* [What to produce]:
Write every entry out again exactly, please, and skip the pictures.
___ Task inputs ___
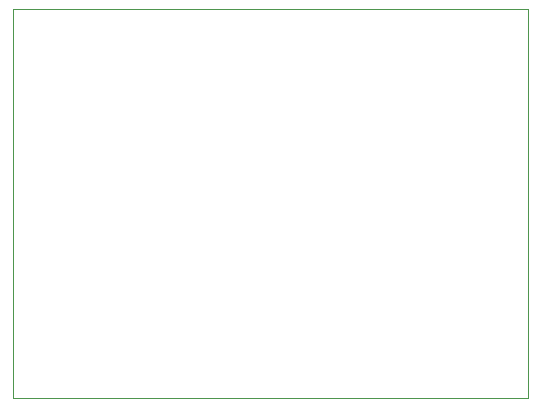
<source format=gbr>
G04 #@! TF.GenerationSoftware,KiCad,Pcbnew,(5.1.4)-1*
G04 #@! TF.CreationDate,2020-09-18T11:06:02-04:00*
G04 #@! TF.ProjectId,RVL-PMS HW2,52564c2d-504d-4532-9048-57322e6b6963,rev?*
G04 #@! TF.SameCoordinates,Original*
G04 #@! TF.FileFunction,Profile,NP*
%FSLAX46Y46*%
G04 Gerber Fmt 4.6, Leading zero omitted, Abs format (unit mm)*
G04 Created by KiCad (PCBNEW (5.1.4)-1) date 2020-09-18 11:06:02*
%MOMM*%
%LPD*%
G04 APERTURE LIST*
%ADD10C,0.050000*%
G04 APERTURE END LIST*
D10*
X107000000Y-87100000D02*
X107000000Y-54200000D01*
X150580000Y-87100000D02*
X107000000Y-87100000D01*
X150580000Y-54200000D02*
X150580000Y-87100000D01*
X107000000Y-54200000D02*
X150580000Y-54200000D01*
M02*

</source>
___
* [Answer to the problem]:
<source format=gbr>
G04 #@! TF.GenerationSoftware,KiCad,Pcbnew,(5.1.4)-1*
G04 #@! TF.CreationDate,2020-09-18T11:06:02-04:00*
G04 #@! TF.ProjectId,RVL-PMS HW2,52564c2d-504d-4532-9048-57322e6b6963,rev?*
G04 #@! TF.SameCoordinates,Original*
G04 #@! TF.FileFunction,Profile,NP*
%FSLAX46Y46*%
G04 Gerber Fmt 4.6, Leading zero omitted, Abs format (unit mm)*
G04 Created by KiCad (PCBNEW (5.1.4)-1) date 2020-09-18 11:06:02*
%MOMM*%
%LPD*%
G04 APERTURE LIST*
%ADD10C,0.050000*%
G04 APERTURE END LIST*
D10*
X107000000Y-87100000D02*
X107000000Y-54200000D01*
X150580000Y-87100000D02*
X107000000Y-87100000D01*
X150580000Y-54200000D02*
X150580000Y-87100000D01*
X107000000Y-54200000D02*
X150580000Y-54200000D01*
M02*

</source>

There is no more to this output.